■ **SOURCE TEXT**

Sunday, Monday, Wednesday, Friday Morning Prayer, 9 a.m. Here’s the worship bulletin for Sunday, March 7.
Adult Forum, Sunday, 10 a.m. Part two of a four-part series. Our guest leader is Linda Allport who will survey a selection of ideas from our Judeo-Christian heritage. We’ll explore Jewish theology, excerpts from the Gospels & the Epistles of Paul as well as ideas from early and modern Christian thought. Together we’ll learn how these threads pull together and influence our 21st century Christian ethic. If you didn’t receive my Saturday e-blast, please email Linda for link.
Tuesday, Thursday, Saturday Evening Prayer, 8 p.m.
• Bible Fellowship Wednesdays, 6 p.m.

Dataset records
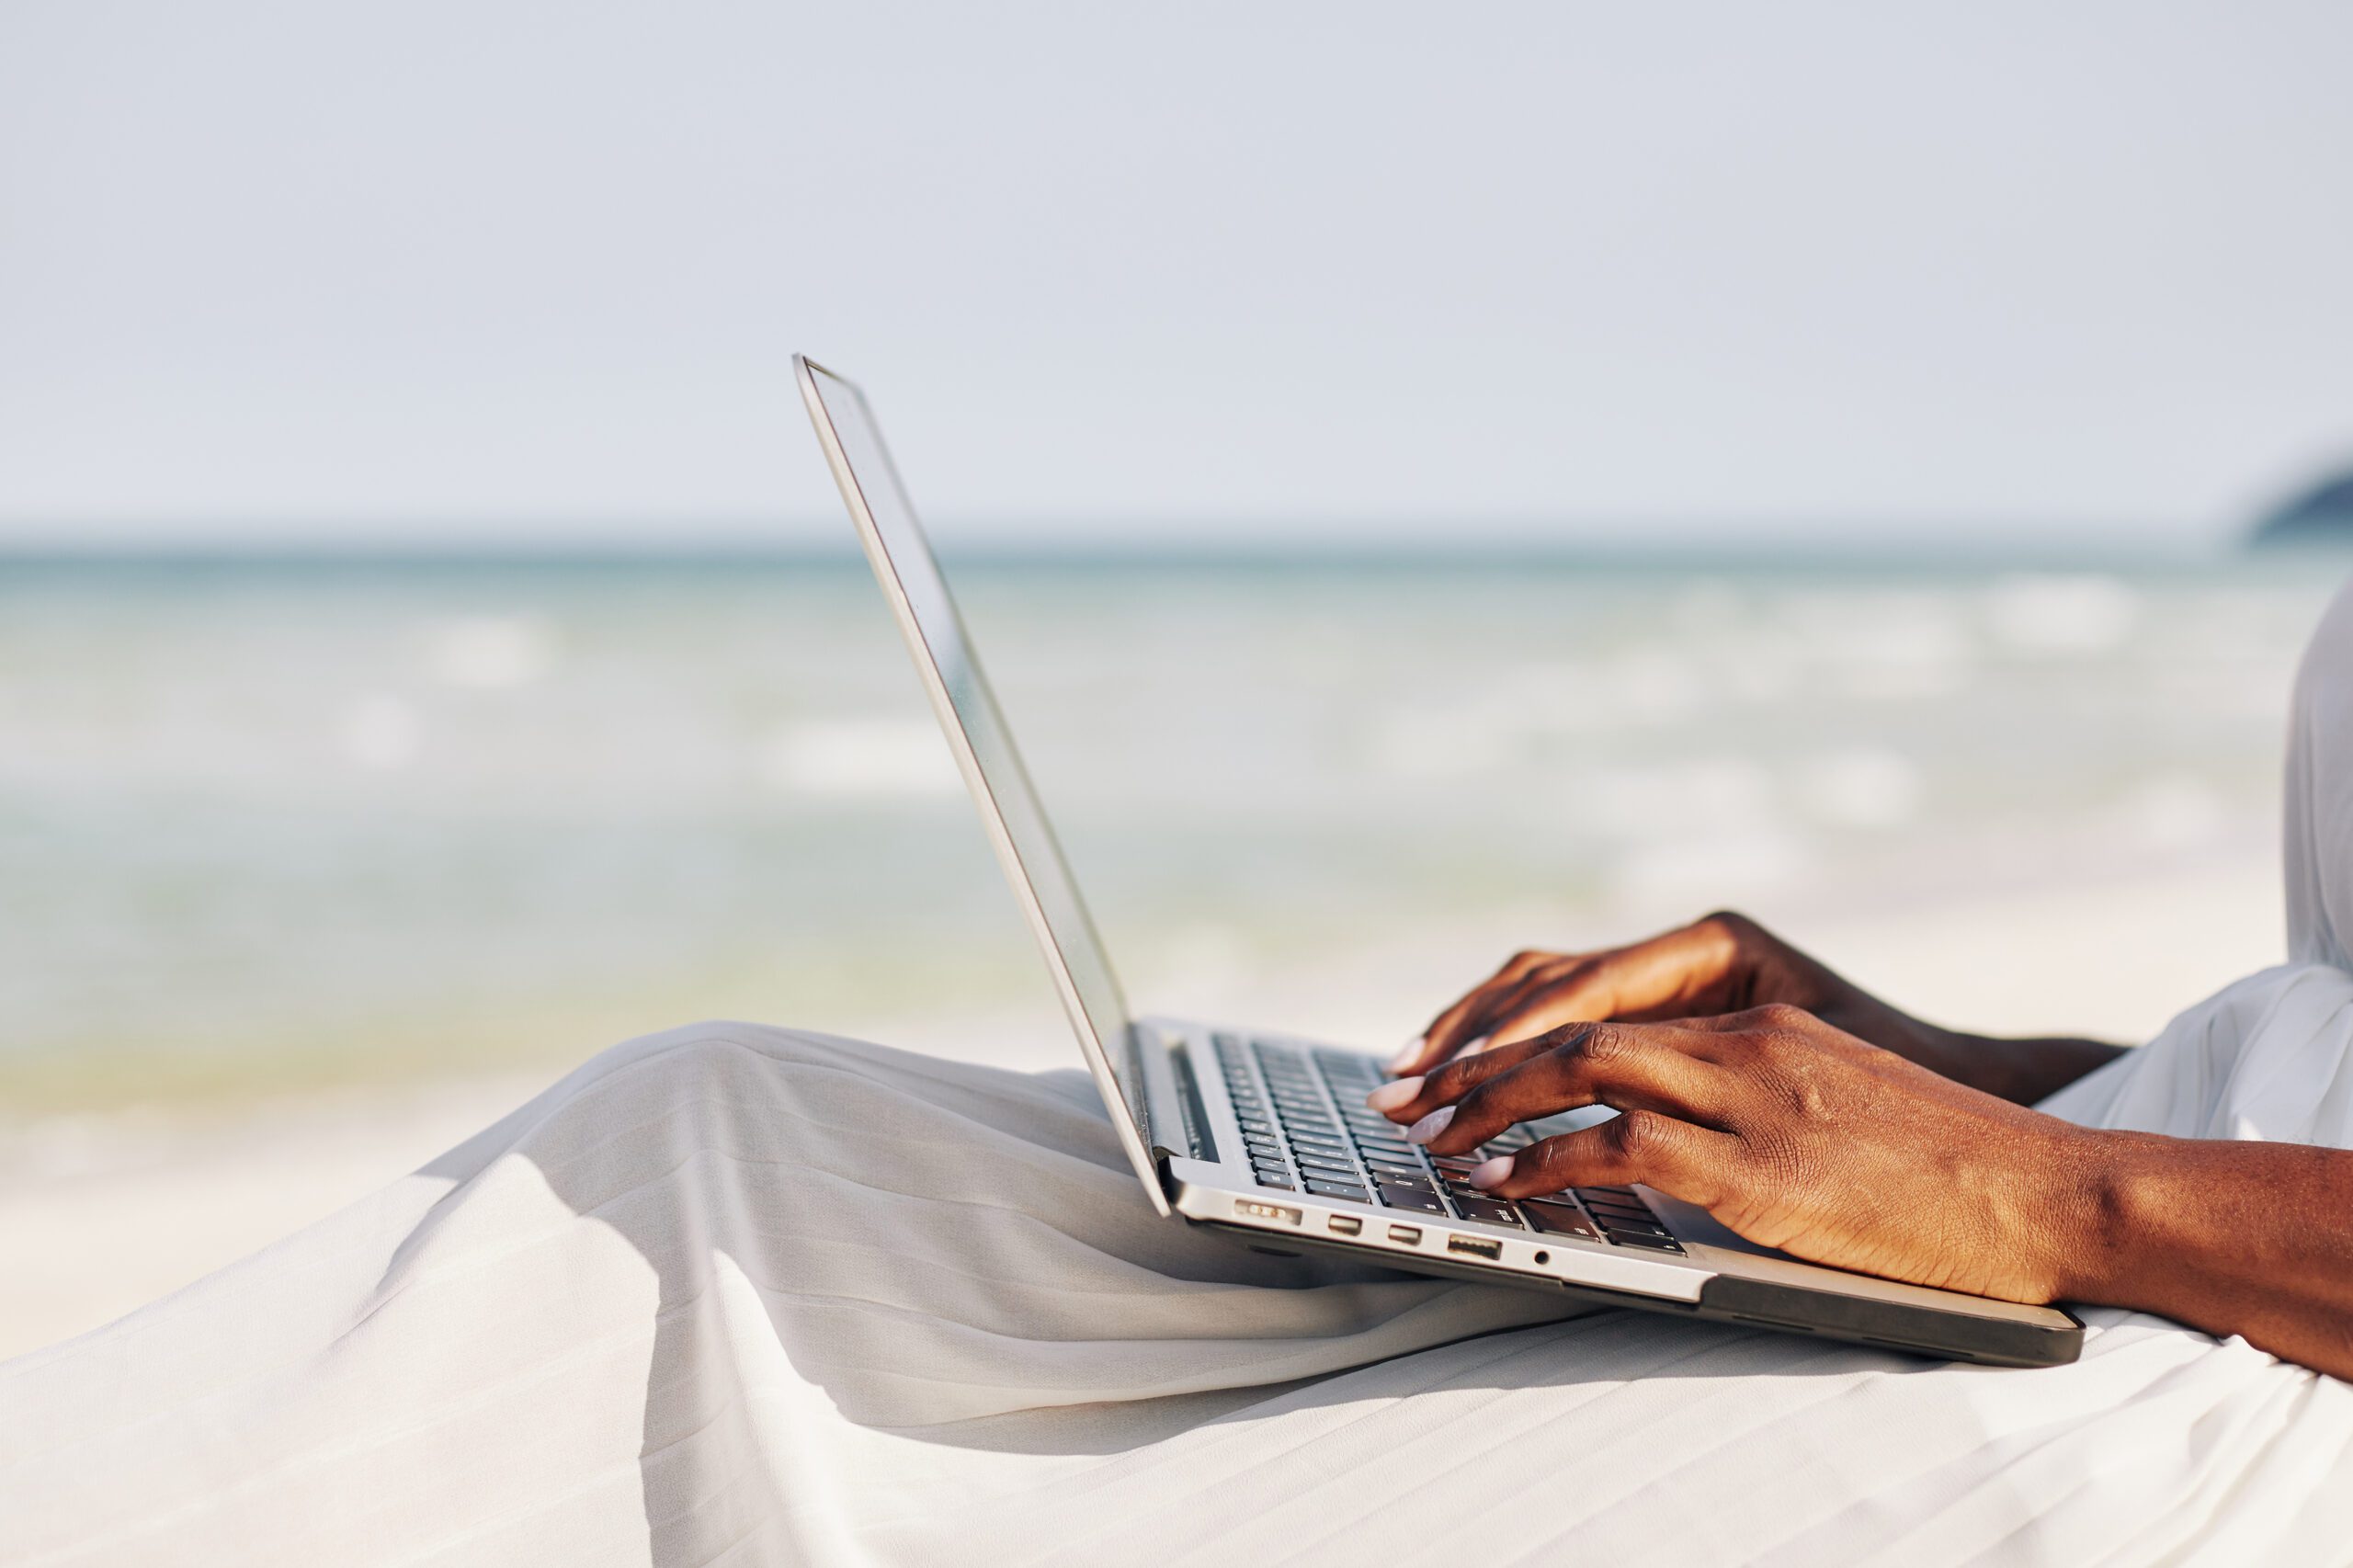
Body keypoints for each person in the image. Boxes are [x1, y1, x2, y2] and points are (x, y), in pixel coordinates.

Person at [6, 579, 2353, 1567]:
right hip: (2097, 1204)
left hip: (2220, 1351)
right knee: (725, 1141)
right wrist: (1894, 1072)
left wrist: (2053, 1204)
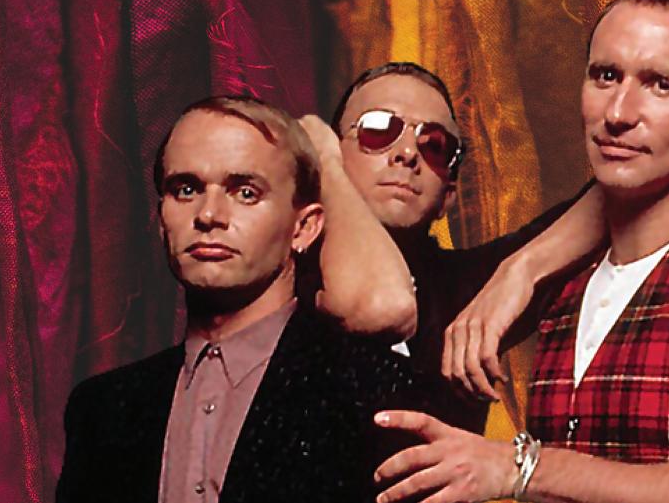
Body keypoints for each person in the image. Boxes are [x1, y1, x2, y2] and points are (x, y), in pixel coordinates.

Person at [371, 0, 669, 503]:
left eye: (660, 85)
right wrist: (522, 269)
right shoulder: (567, 275)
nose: (618, 112)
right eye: (606, 76)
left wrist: (523, 468)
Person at [302, 62, 669, 432]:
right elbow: (377, 302)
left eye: (436, 145)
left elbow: (617, 201)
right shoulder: (275, 272)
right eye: (378, 130)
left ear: (448, 196)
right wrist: (319, 161)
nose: (408, 153)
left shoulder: (469, 289)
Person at [57, 96, 434, 503]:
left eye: (246, 193)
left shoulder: (378, 393)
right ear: (162, 220)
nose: (209, 215)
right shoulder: (102, 409)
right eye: (186, 189)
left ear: (304, 228)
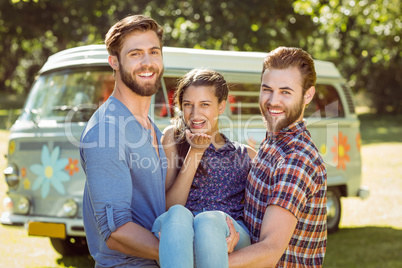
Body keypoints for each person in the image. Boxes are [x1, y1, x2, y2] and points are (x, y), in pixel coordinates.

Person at [227, 47, 327, 267]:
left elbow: (270, 251)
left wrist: (202, 261)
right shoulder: (273, 141)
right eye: (267, 89)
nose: (273, 101)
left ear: (307, 95)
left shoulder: (296, 159)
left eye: (285, 92)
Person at [80, 15, 165, 267]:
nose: (147, 62)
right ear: (114, 62)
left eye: (154, 52)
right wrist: (183, 253)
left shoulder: (151, 127)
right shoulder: (106, 131)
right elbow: (116, 232)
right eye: (135, 54)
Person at [152, 68, 257, 268]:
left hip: (228, 231)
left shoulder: (245, 155)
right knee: (177, 214)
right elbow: (170, 205)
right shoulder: (173, 138)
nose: (195, 113)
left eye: (205, 105)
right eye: (188, 105)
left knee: (208, 221)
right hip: (181, 230)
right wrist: (196, 152)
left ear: (221, 106)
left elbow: (256, 216)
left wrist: (233, 231)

■ **WORK TASK A**
Answer these three questions using the church schedule, one answer per line, marked to match:
(i) At what time is Morning Prayer held?
(ii) Who is the guest leader for the Adult Forum?
(iii) When does Bible Fellowship meet?
■ **WORK TASK B**
Can you turn the paragraph of the church schedule that begins "Adult Forum, Sunday, 10 a.m." into a short bulleted list that keeps its main facts?
■ **WORK TASK C**
Extend the church schedule with a few more lines that follow on from its final entry.

■ **EXPECTED ANSWER A**
(i) 9 a.m.
(ii) Linda Allport
(iii) Wednesdays, 6 p.m.

■ **EXPECTED ANSWER B**
- Adult Forum: Sunday, 10 a.m., part two of a four-part series
- Guest leader: Linda Allport, surveying ideas from the Judeo-Christian heritage
- Topics: Jewish theology, excerpts from the Gospels and the Epistles of Paul, and early and modern Christian thought
- Goal: learning how these threads pull together and influence a 21st-century Christian ethic
- Link: anyone who didn't receive the Saturday e-blast should email Linda

■ **EXPECTED ANSWER C**
Children’s Ministry News:
“Corey Gonsalves here, Director of St. John’s Children’s Ministry. Today I’m sharing the link to our third Sunday in Lent Godly Play story. This particular story is about Jesus’s baptism. Coming up shortly we have a craft project for our children the week of March 22. If you’d like your child to jump into our next art/craft project, I need the head count by this Wednesday, March 10. Thanks! When the craft supplies are ready to be picked up or dropped off I’ll let you know.”